The crucifix above the Speaker’s chair in the Quebec National Assembly will stay, says Premier Jean Charest. Responding to a report by a pair of academics on the problems of integrating immigrants into Quebec society, Charest said, “We won’t rewrite history. The church has played a major role in who we are today as a society, the crucifix is more than a religious symbol.”
“There are no one-size-fits-all answers to these situations,” he told reporters at a press conference in Quebec City. The National Assembly unanimously passed a motion affirming Quebecers’ “attachment to our religious and historic heritage represented by the crucifix.”
The 300-page report was commissioned for $5 million after a series of highly publicised clashes between indigenous French culture and the new influx of immigrants allowed into the province in part as a response to the plummeting birth rate. The authors also recommended that public prayers be abolished by local authorities and that judges, crown prosecutors, police officers, prison guards and the speaker and deputy speaker of the assembly refrain from wearing religious symbols.
“The crucifix is about 350 years of history in Quebec that none of us are ever going to erase and of a very strong presence, in particular, of the Catholic Church, and that’s our reality,” Charest said.
“As you look around this place you will find many, many symbols that speak to that period,” he added.
The Bouchard-Taylor commission’s report on the debate over “reasonable accommodations” of immigrants to Quebec’s officially secular but traditionally Catholic society held that there was no real crisis in Quebec society, merely one of perception. That perception could be improved by removing the last public attachments to Quebec’s historic Catholic character.

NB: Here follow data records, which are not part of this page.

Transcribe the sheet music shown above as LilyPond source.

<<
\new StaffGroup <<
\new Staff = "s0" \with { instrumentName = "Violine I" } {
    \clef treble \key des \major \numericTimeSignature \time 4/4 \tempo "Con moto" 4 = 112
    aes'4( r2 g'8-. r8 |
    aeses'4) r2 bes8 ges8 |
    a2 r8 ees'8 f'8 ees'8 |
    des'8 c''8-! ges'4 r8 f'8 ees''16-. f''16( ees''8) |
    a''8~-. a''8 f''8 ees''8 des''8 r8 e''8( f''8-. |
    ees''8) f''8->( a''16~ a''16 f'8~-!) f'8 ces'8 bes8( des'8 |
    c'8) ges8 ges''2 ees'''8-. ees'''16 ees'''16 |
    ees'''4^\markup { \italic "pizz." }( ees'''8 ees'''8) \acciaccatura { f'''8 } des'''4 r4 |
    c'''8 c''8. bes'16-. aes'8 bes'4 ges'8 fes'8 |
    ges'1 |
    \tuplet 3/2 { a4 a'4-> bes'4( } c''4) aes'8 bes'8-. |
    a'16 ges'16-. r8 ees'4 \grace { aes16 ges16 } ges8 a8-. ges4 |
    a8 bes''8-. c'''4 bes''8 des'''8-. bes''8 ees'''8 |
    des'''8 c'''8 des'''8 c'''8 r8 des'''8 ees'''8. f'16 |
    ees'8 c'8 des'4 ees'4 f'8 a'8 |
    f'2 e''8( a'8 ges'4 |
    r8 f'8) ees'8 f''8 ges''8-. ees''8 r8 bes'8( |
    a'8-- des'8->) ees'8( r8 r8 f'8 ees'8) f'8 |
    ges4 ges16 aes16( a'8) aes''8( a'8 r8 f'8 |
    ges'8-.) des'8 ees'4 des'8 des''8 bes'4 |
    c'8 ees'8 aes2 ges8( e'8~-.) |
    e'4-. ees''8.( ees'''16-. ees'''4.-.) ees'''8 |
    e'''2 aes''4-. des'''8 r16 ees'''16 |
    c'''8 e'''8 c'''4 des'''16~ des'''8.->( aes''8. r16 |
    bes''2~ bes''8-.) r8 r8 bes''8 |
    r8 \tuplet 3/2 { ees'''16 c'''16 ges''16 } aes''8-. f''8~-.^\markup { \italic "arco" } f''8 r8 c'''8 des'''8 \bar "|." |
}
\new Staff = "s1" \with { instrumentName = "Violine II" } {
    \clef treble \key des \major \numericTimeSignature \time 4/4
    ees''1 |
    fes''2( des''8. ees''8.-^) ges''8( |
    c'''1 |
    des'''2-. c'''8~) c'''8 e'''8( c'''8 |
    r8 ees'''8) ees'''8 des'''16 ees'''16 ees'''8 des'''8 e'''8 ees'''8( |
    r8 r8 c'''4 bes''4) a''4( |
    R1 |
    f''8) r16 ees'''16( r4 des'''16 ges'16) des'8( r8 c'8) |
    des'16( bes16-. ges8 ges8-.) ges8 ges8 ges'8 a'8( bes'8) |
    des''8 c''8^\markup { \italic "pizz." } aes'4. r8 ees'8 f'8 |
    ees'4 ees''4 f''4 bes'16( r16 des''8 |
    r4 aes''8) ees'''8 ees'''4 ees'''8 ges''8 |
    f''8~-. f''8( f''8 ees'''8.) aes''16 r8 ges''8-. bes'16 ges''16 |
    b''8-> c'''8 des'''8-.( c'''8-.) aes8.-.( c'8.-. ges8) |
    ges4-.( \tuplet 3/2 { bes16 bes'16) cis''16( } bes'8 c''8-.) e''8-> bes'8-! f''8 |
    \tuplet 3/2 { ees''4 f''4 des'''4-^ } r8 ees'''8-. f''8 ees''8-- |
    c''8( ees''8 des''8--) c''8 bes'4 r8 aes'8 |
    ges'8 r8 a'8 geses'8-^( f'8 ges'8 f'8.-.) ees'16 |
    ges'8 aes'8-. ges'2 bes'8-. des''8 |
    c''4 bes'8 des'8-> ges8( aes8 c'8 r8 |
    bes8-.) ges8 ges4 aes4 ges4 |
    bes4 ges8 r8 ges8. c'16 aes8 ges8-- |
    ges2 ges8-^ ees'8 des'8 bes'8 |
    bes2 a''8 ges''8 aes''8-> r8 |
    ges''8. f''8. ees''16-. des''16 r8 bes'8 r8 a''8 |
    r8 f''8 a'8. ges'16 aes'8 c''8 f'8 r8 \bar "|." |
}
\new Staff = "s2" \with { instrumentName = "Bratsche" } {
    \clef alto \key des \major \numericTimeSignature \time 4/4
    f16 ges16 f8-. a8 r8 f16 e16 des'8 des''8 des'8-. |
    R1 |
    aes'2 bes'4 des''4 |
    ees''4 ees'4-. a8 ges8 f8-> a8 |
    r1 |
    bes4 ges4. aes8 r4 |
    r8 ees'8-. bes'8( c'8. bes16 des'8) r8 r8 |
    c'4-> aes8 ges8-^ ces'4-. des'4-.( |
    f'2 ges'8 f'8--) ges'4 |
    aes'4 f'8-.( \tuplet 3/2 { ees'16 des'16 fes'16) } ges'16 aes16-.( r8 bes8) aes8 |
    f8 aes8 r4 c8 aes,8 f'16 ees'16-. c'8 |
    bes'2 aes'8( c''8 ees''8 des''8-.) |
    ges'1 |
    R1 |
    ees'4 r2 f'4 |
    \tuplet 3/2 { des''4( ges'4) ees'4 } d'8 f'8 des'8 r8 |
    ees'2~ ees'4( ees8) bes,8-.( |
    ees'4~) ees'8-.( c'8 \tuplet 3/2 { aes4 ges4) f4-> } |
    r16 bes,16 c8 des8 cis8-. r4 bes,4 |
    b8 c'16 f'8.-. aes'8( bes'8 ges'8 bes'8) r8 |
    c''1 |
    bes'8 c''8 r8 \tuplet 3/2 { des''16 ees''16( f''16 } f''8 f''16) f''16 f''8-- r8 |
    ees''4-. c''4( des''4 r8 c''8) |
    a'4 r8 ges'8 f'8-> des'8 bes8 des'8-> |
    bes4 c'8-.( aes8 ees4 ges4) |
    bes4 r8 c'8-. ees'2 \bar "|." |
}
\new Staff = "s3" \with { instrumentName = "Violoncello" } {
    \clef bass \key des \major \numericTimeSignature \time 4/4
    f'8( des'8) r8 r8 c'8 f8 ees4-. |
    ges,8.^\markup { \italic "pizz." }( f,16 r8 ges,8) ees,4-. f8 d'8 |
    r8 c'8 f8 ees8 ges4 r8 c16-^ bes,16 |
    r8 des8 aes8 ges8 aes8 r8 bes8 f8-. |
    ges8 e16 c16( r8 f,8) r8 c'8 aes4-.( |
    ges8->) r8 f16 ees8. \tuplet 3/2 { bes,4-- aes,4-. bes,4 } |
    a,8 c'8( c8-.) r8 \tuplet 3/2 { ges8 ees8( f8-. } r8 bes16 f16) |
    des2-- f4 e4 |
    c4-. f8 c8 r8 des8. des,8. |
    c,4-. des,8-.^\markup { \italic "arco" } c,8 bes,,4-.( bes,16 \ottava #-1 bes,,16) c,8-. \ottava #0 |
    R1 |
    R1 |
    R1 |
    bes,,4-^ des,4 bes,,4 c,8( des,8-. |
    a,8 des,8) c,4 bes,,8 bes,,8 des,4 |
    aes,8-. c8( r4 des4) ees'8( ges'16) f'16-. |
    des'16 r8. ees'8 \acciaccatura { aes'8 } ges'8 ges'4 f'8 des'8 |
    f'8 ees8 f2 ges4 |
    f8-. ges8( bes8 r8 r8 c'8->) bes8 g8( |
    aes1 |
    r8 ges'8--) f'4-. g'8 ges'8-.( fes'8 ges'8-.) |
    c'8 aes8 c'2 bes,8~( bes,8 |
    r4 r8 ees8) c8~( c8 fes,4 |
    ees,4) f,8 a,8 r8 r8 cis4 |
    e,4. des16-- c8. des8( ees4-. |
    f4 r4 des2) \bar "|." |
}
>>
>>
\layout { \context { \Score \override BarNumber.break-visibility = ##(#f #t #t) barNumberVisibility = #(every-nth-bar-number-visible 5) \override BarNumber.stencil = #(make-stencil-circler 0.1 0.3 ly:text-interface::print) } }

Referring to other decorations in the Assembly building, including the British coat of arms, the letter “V” for Queen Victoria and the letter “C” for Canada, Charest added, “Are we going to go around the building covering up, destroying, erasing these symbols? Obviously we’re not going to do that.”
Charest affirmed, however that it is not the traditional Catholic culture of French Canada that forms the basis of modern Quebec, but only the French language. He said that as premier, his “first role is the supreme responsibility” to preserve the French language.
“As citizens we must also respect the personal convictions of everyone. For its part, the state, which is at the service of everyone, should affirm that our institutions are secular.”
The commission examined 21 incidents, including the YWCA’s decision to frost its windows in an exercise room to avoid offending a traditional Jewish school and women-only pre-natal courses to accommodate Muslim women. In one case that made international headlines, the small town of Herouxville issued a code of public conduct that said it is “completely outside norms to… kill women by stoning them in public, burning them alive, burning them with acid, circumcising them etc.”
Action démocratique du Québec Leader Mario Dumont said Quebec should adopt its own “founding document” that spells out “Quebec’s cultural heritage.”
“Interculturalism is not a synonym for getting down on our knees,” he said.
Without mentioning the loss of Quebec’s traditional Catholic culture, Parti Québécois Leader Pauline Marois said the report had missed the central problem: “There exists a malaise over Quebec’s identity that we have to deal with.”